**TASK INSTRUCTIONS**
Scan the entries below for the word "tail". Copy each line that has it.

BEGIN DATA TO EXAMINE

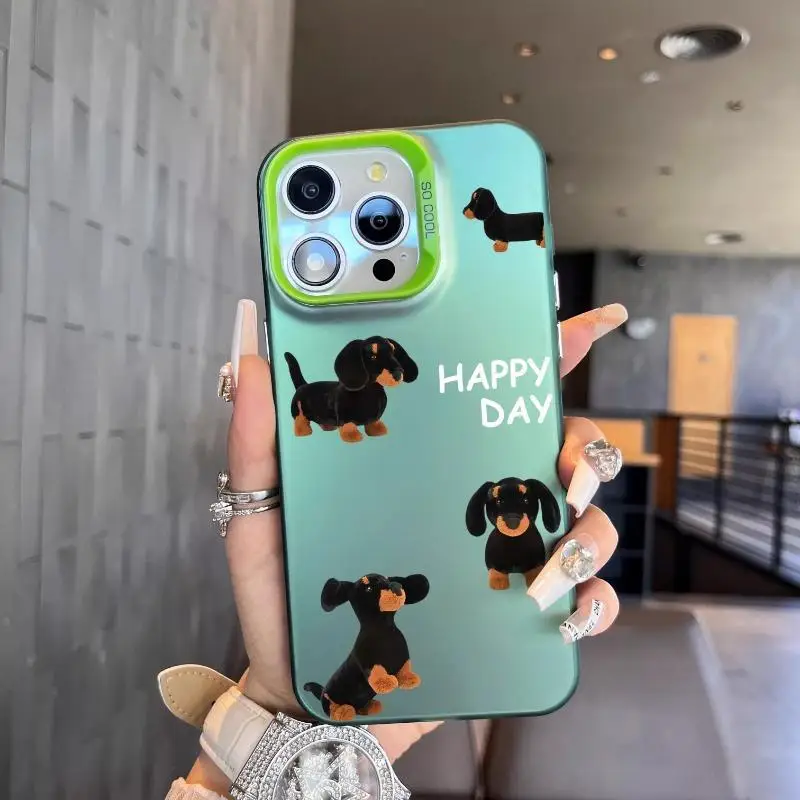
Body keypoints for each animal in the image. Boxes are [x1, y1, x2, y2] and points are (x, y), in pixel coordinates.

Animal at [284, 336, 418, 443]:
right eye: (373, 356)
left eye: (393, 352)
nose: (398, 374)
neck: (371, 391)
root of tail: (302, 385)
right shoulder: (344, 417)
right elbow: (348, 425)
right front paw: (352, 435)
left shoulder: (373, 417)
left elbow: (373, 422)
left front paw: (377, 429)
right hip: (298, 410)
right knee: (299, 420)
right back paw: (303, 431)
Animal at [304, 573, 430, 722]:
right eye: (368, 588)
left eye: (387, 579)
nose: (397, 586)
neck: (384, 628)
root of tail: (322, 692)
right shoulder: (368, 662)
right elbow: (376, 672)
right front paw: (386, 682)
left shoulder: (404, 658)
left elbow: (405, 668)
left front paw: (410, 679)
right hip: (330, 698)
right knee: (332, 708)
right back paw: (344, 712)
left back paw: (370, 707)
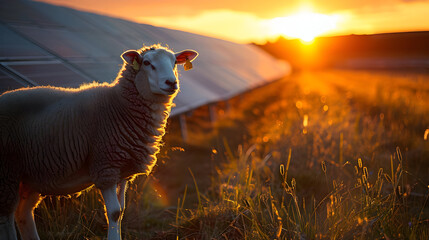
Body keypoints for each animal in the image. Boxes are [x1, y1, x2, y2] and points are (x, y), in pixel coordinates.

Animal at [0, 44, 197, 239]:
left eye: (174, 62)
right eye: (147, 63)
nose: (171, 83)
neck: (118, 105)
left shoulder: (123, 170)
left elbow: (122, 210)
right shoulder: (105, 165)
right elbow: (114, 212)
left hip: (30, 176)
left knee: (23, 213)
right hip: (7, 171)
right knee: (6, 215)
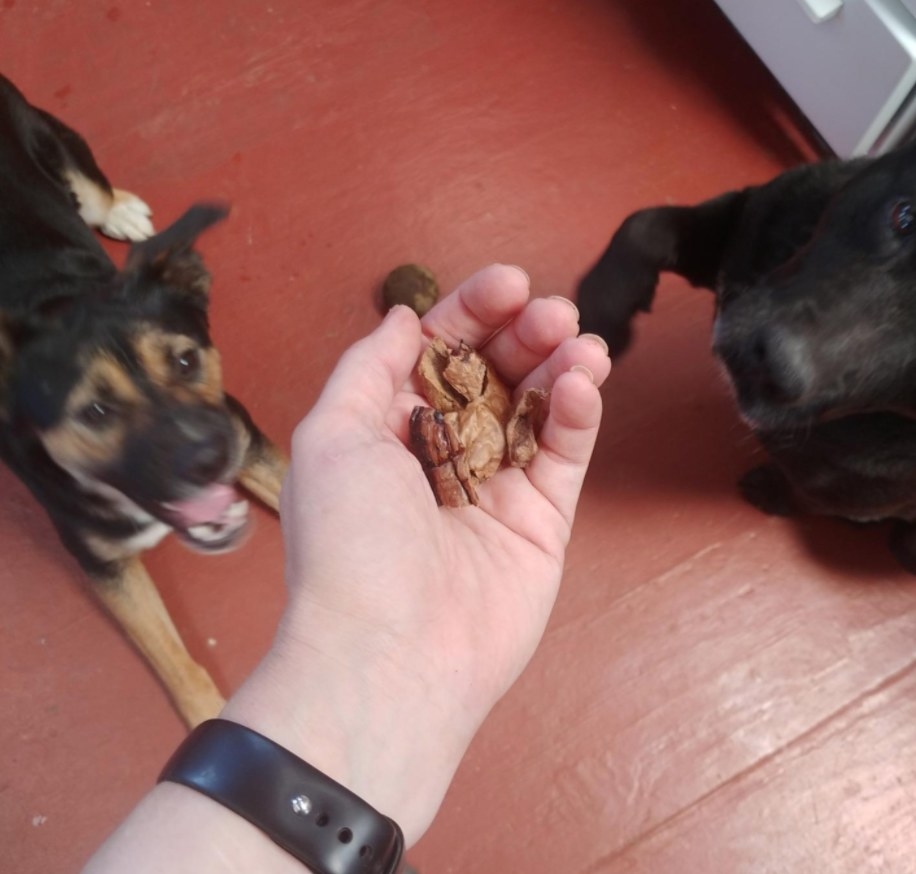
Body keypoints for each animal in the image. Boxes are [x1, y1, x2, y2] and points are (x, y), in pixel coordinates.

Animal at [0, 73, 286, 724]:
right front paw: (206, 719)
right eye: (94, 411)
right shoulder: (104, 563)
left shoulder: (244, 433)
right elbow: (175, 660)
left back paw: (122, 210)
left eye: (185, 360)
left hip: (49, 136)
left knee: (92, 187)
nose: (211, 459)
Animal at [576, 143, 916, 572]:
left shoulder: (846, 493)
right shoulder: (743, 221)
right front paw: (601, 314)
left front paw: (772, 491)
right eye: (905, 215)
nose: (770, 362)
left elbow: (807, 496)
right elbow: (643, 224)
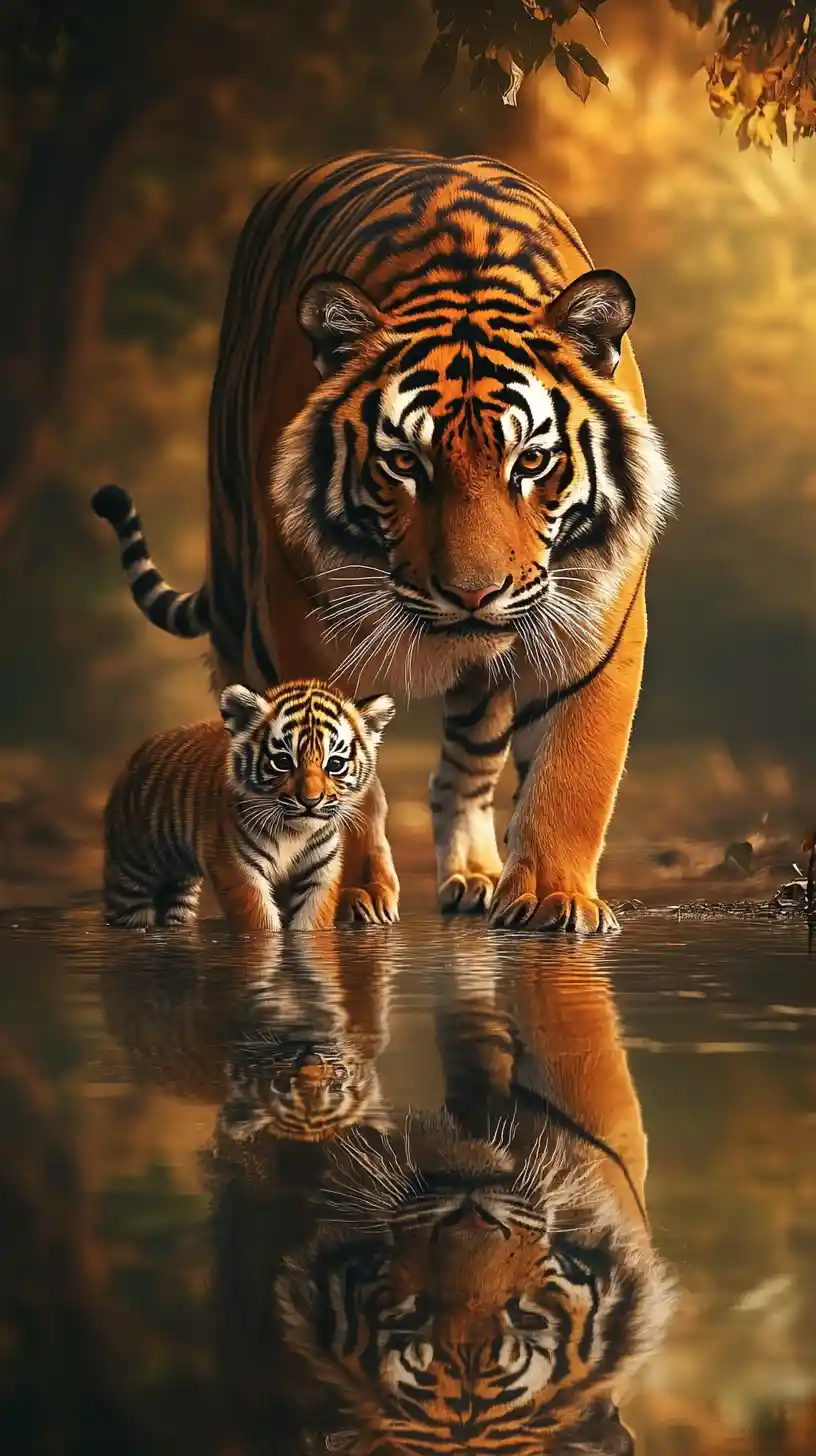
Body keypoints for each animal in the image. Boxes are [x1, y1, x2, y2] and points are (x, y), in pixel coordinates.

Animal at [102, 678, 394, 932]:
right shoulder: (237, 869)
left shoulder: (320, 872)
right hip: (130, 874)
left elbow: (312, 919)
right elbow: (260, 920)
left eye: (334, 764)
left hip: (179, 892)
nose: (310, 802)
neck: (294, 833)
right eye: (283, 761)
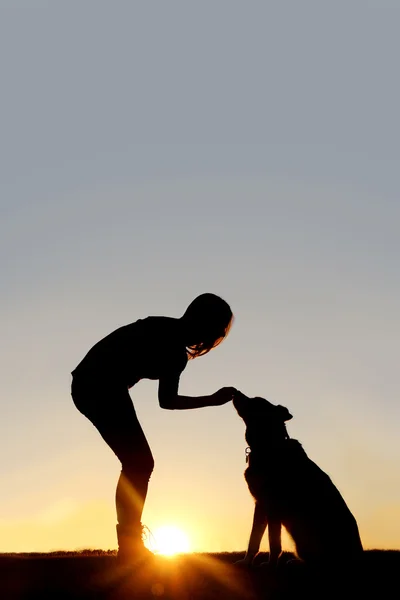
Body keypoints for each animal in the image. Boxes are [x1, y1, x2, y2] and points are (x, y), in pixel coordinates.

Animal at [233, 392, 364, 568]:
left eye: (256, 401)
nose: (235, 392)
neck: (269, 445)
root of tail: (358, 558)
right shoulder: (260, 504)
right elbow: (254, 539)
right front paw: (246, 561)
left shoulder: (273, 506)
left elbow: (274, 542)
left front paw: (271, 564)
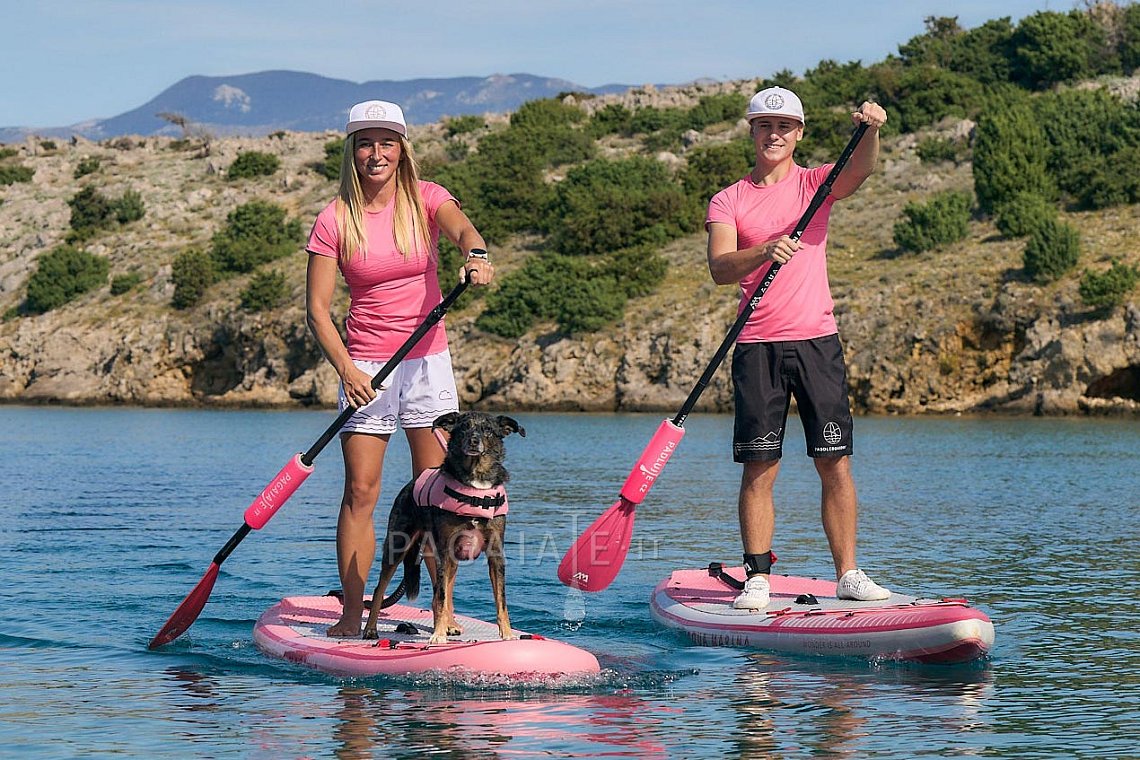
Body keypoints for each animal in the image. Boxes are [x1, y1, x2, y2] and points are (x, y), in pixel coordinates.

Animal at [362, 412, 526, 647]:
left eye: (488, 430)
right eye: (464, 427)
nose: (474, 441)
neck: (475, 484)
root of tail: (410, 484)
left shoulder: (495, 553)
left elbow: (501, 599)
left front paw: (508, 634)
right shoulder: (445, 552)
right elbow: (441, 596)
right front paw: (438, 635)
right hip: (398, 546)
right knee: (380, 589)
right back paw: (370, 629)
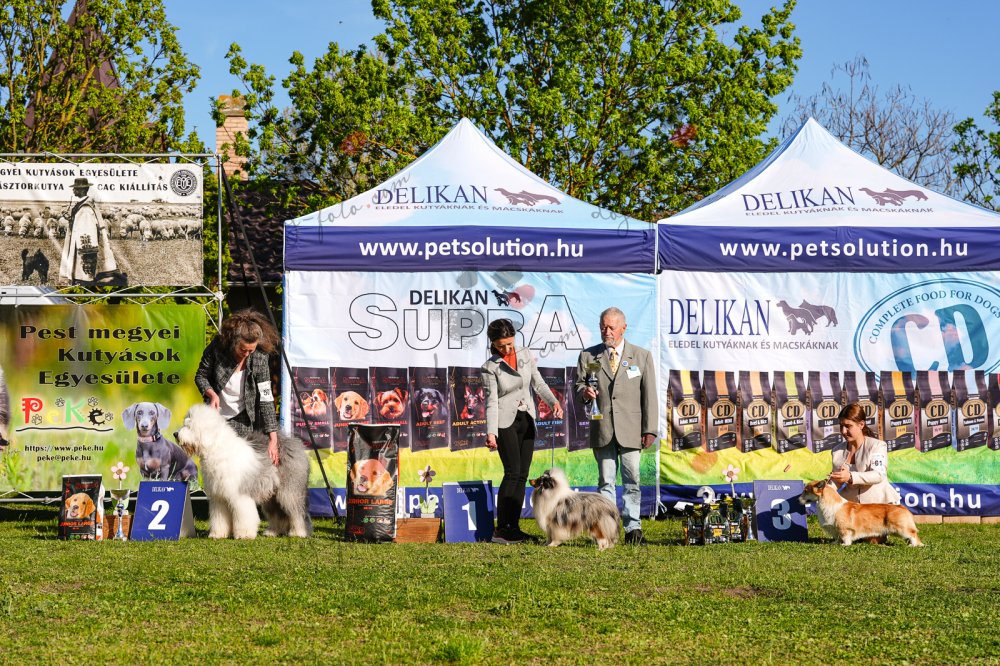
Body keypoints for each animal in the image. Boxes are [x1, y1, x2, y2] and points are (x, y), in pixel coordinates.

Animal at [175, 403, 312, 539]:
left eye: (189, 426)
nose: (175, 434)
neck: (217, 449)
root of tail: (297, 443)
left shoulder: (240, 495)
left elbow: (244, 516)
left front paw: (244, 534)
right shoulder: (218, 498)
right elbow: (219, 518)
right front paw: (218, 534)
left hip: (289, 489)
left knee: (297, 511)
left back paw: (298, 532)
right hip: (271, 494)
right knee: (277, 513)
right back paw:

END DATA TO EXAMINE

**THE ANSWER**
root of tail: (302, 385)
root of tail: (322, 692)
root of tail: (358, 558)
root of tail: (410, 484)
root of tail: (297, 443)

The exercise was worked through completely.